[Dataset entries]
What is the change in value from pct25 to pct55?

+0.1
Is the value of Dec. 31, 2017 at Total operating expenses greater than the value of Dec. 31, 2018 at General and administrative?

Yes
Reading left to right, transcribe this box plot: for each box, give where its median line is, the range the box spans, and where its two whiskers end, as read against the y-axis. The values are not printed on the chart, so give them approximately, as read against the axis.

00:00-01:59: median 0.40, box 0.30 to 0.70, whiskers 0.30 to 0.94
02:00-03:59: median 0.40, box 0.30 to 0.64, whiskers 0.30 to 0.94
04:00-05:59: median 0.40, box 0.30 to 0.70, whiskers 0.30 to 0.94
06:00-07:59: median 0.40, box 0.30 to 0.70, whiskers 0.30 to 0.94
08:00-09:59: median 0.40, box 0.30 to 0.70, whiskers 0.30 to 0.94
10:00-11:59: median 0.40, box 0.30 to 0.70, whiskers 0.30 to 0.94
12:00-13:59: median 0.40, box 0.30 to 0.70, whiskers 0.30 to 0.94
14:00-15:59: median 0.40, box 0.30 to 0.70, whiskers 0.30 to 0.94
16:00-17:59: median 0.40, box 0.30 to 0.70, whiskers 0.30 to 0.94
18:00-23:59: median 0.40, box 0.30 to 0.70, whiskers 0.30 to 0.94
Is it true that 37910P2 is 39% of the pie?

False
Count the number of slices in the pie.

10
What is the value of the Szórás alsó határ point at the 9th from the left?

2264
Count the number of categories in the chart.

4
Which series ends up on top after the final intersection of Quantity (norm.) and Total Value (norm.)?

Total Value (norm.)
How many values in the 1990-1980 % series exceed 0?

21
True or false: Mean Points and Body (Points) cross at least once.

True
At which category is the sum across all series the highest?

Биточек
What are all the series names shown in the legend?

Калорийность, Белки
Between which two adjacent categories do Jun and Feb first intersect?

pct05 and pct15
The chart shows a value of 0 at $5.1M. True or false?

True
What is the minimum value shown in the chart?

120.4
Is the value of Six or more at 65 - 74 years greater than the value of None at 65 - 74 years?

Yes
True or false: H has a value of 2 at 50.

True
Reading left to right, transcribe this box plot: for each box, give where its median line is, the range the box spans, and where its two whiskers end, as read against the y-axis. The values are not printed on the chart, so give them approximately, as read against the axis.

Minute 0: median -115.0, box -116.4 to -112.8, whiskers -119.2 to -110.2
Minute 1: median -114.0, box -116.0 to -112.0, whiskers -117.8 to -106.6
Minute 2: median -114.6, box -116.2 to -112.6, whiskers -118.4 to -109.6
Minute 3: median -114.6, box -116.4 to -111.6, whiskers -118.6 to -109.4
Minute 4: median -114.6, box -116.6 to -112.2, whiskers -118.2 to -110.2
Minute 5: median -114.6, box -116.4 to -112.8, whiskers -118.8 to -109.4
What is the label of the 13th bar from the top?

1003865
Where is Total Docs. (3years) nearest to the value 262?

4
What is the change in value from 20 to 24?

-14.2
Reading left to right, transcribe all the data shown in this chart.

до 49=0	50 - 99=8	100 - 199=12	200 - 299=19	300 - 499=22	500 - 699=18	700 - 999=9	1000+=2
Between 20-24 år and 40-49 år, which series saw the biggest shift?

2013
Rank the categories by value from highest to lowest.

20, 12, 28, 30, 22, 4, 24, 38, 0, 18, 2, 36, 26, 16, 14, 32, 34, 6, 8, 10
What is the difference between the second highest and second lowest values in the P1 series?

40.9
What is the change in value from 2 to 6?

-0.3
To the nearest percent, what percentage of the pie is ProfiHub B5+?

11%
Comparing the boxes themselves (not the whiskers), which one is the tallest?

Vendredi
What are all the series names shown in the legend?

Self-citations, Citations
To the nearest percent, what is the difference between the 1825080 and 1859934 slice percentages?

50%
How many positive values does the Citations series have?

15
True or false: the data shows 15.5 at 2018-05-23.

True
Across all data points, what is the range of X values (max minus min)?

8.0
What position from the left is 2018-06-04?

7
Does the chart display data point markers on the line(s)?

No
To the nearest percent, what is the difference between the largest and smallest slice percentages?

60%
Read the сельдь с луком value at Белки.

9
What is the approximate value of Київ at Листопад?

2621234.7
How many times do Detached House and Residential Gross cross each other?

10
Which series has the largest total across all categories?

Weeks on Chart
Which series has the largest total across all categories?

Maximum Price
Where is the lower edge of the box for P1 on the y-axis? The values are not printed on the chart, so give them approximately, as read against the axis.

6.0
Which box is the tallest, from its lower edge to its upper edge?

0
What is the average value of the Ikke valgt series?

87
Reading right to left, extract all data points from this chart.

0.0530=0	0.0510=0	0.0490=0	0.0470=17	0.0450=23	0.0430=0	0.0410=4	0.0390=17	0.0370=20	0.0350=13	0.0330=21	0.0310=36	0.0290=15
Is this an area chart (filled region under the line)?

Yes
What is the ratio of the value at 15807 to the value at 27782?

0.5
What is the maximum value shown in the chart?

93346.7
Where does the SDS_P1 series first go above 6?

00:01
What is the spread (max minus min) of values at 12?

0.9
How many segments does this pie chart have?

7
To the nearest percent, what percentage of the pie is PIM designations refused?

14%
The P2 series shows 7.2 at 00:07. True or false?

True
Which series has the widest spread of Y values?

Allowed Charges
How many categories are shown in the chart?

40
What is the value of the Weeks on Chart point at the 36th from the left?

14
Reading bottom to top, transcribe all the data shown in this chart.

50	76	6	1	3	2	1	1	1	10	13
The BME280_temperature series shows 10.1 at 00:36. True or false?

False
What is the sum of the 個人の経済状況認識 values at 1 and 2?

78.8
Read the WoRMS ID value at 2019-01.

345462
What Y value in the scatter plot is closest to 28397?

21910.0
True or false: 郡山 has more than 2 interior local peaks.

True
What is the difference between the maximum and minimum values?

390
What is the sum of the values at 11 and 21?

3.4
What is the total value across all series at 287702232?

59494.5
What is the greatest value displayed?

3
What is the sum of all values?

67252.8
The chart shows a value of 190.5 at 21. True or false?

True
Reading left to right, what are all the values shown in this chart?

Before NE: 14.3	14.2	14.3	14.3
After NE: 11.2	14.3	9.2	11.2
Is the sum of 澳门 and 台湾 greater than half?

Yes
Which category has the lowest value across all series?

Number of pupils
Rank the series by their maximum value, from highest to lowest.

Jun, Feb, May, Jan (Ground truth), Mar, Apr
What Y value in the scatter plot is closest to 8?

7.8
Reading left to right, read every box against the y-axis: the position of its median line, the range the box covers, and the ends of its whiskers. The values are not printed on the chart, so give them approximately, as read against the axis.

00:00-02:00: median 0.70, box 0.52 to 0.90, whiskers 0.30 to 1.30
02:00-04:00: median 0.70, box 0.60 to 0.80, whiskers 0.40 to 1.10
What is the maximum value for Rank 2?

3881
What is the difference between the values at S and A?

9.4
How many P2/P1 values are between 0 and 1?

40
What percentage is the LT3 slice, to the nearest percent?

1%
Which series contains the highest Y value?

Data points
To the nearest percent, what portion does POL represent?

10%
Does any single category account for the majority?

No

- **Task statement**
Pull out every line of the records that contains the word "this", copying each line in full.

- **Your response**
Reading left to right, transcribe this box plot: for each box, give where its median line is, the range the box spans, and where its two whiskers end, as read against the y-axis. The values are not printed on the chart, so give them approximately, as read against the axis.
Reading left to right, transcribe this box plot: for each box, give where its median line is, the range the box spans, and where its two whiskers end, as read against the y-axis. The values are not printed on the chart, so give them approximately, as read against the axis.
Reading left to right, transcribe all the data shown in this chart.
Reading right to left, extract all data points from this chart.
Is this an area chart (filled region under the line)?
How many segments does this pie chart have?
Reading bottom to top, transcribe all the data shown in this chart.
Reading left to right, what are all the values shown in this chart?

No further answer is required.